Claiming that the body and chassis are subjected to CED coating, which makes them salt spray resistant for 800 hours, Avinash averred, “Even the bodies and frames of custom application vehicles are CED coated.” He added, “Since we provide customised solutions at the factory level, the buyer does not have to deal with corrosion issues resulting from aftermarket activity.” For its dealers (and distributors), Nextmotive has developed a software for part numbers and drawings. They have been advised to stock a minimum inventory of two sets. Well aware of the growing aspirations and expectations of the owner-operator buyer of an SCV, Nextmotive will be entering the Indian market in this fiscal. As it makes a successful foray, areas like aesthetics, fit-finish, etc., would have been looked into, and addressed. This would also include the suppliers, and their ability to support the project. Apart from expand-ability, Nextmotive is working towards constructing a robust marketing and support network. Avinash and his team are inclined to not leave a single stone unturned to realise their dream. That of turning into an automotive OEM from an SME.

The first impression is of the vehicle being tall. The ground clearance of Across, at 220 mm, is claimed to be more than that of the market leader Ace. Climbing into the seat, from behind the wheel, the driver is greeted to a good view ahead. The minimalist dashboard with a centrally mounted instrument cluster fails to impress.

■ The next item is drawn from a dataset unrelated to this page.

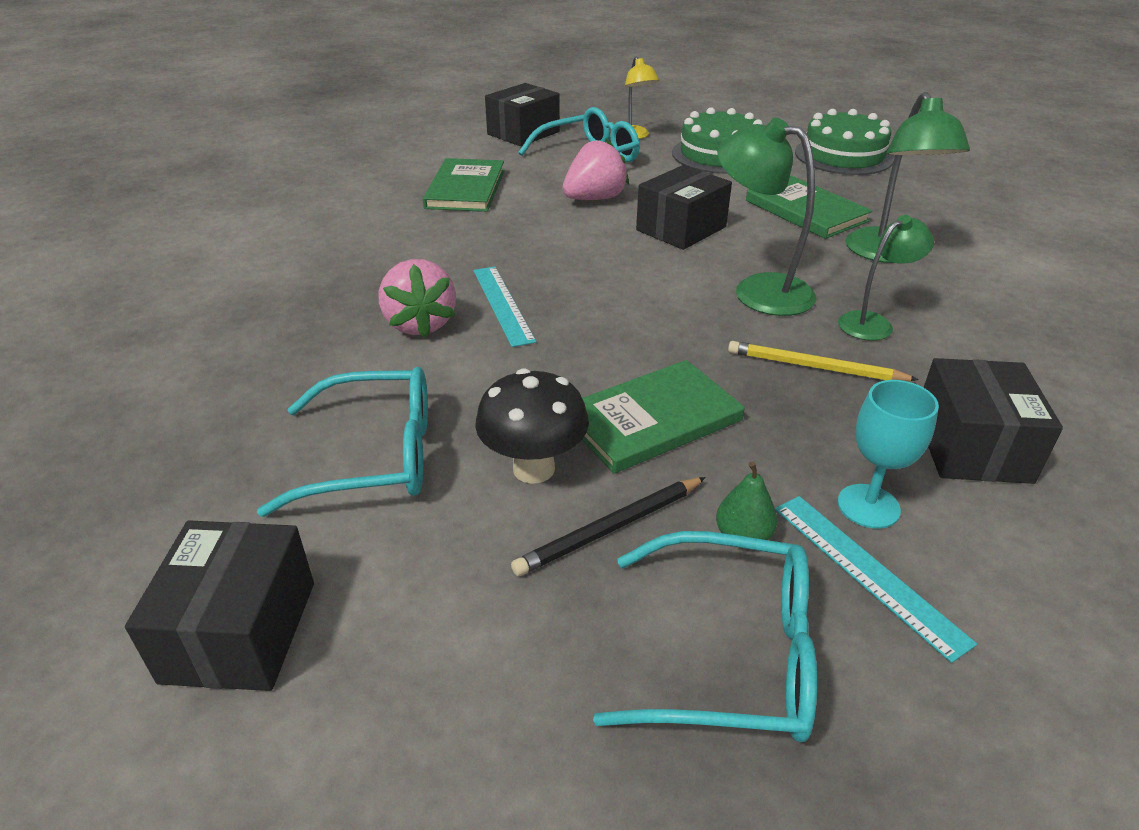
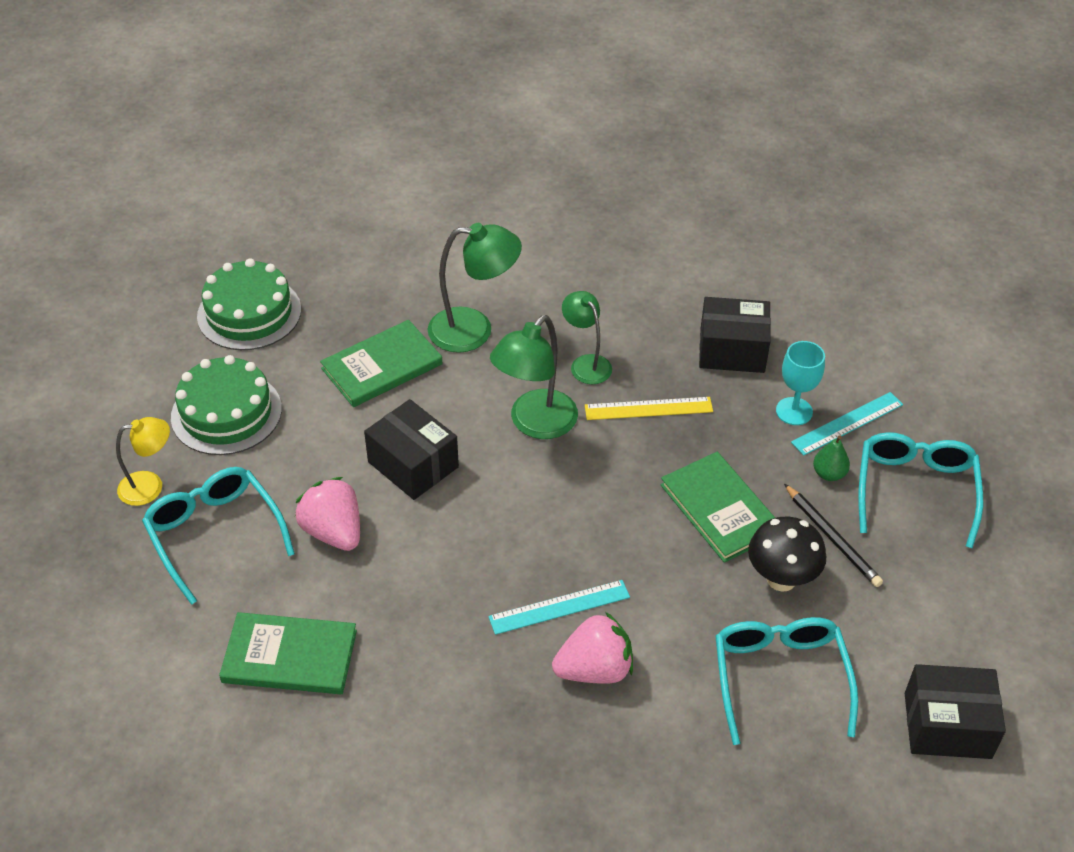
camera: 90 degrees left, 10 degrees up
black box [485,83,560,146] -> none
yellow pencil [728,341,919,381] -> yellow ruler [585,397,713,420]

The inconsistent panel gaps may not matter much to a CV buyer, but will need to be addressed nevertheless. The driving position is high and comfortable, and accompanies a feeling of the cab being roomy and airy. Turn the key and the BS3 direct injection motor wakes up to emit a distinct diesel clatter. It is loud no doubt, though not very intrusive considering the current offerings in the category. First and second cogs are very tall and ensure take-off rather than achieve good speed. Third gear is where some speed is achieved, followed by more speed achieved in the fourth gear. Third and fourth gears offer a good combination of speed and the ability to lug. There was hardly any steam by the time the fifth gear was engaged on a hilly stretch of road. This cog could however help in achieving good efficiency on level roads. 

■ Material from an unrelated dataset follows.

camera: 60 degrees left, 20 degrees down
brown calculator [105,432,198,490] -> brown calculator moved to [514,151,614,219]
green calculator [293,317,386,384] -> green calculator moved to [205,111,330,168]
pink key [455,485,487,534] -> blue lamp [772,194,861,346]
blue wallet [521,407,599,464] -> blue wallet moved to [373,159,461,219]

During the drive, the Across came across as a dandy and comfortable SCV. It behaved well over some of the broken roads in the region we subjected it to, displaying a good ability to tackle the undulations without resulting in an utterly inferior ride. It responded well to the inputs, and the fact that it is a front-wheel drive, did not make for a noticeable difference in the way the power was routed to the wheels. The way 40 Nm of torque was put to use. Evoking a feeling of being modern and well-engineered even though there is a need to work upon factors like aesthetics, features, and fit and finish, the first impression was positive. The braking feel, comprising discs at front and drums at the rear, was progressive. The ‘non-powered’ steering felt light and precise, and even at speeds in the region of
50 kmph. The top speed of this SCV is 70 kmph. If the pictures draw a similarity with the Tata Ace, in actual, subtle styling differences make the Across look different. 

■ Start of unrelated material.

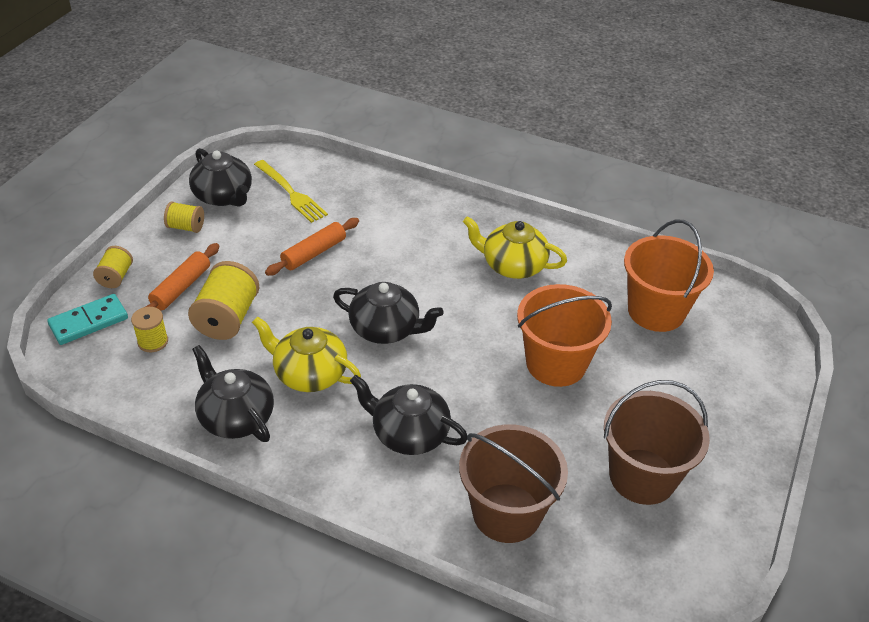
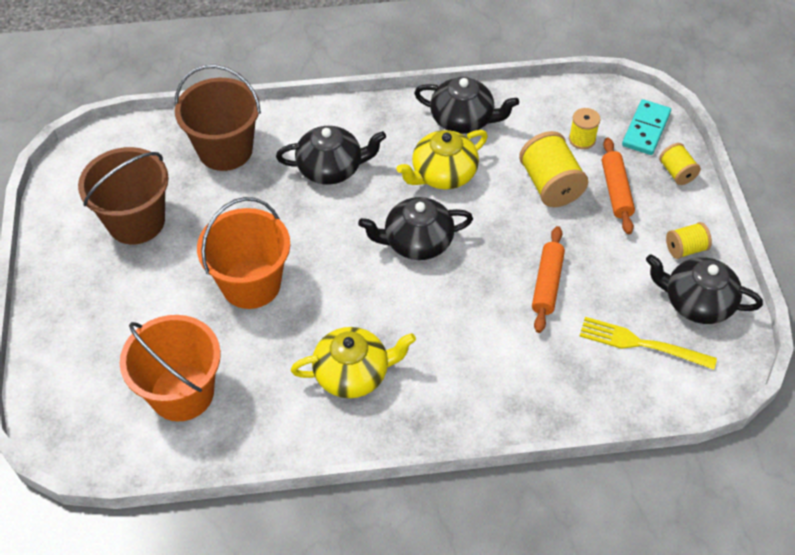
camera: 150 degrees right, 10 degrees up
yellow teapot [252,316,361,392] -> yellow teapot turned 150 degrees clockwise [396,130,488,189]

As mentioned at the onset, the Across looks bigger than it really is, and with an ability to deliver more load. Getting under the skin of the Across reveals that the two – Ace and Across, are quite different even though they are aiming at the same category. Ace has a rear-wheel drive mechanical configuration. Across has a front-wheel drive layout. Powering the Ace is a 16 hp, 702 cc two-cylinder in-direct injection diesel engine positioned longitudinally. The Across’ 17 hp engine is of the direct-injection variety and located transversely. Claimed to have a near 50:50 weight distribution over the two axles, the Across, parked besides the Ace surprisingly does not look as big or burly. It is perhaps the expanse of the windscreen and its curvature that makes it look big. Also, unlike the Ace, turning the key to the off position does not kill the engine of the Across. A lever on the dashboard has to be pulled. It is a distinct reminder of the fact that a direct-injection diesel engine is located under the seats.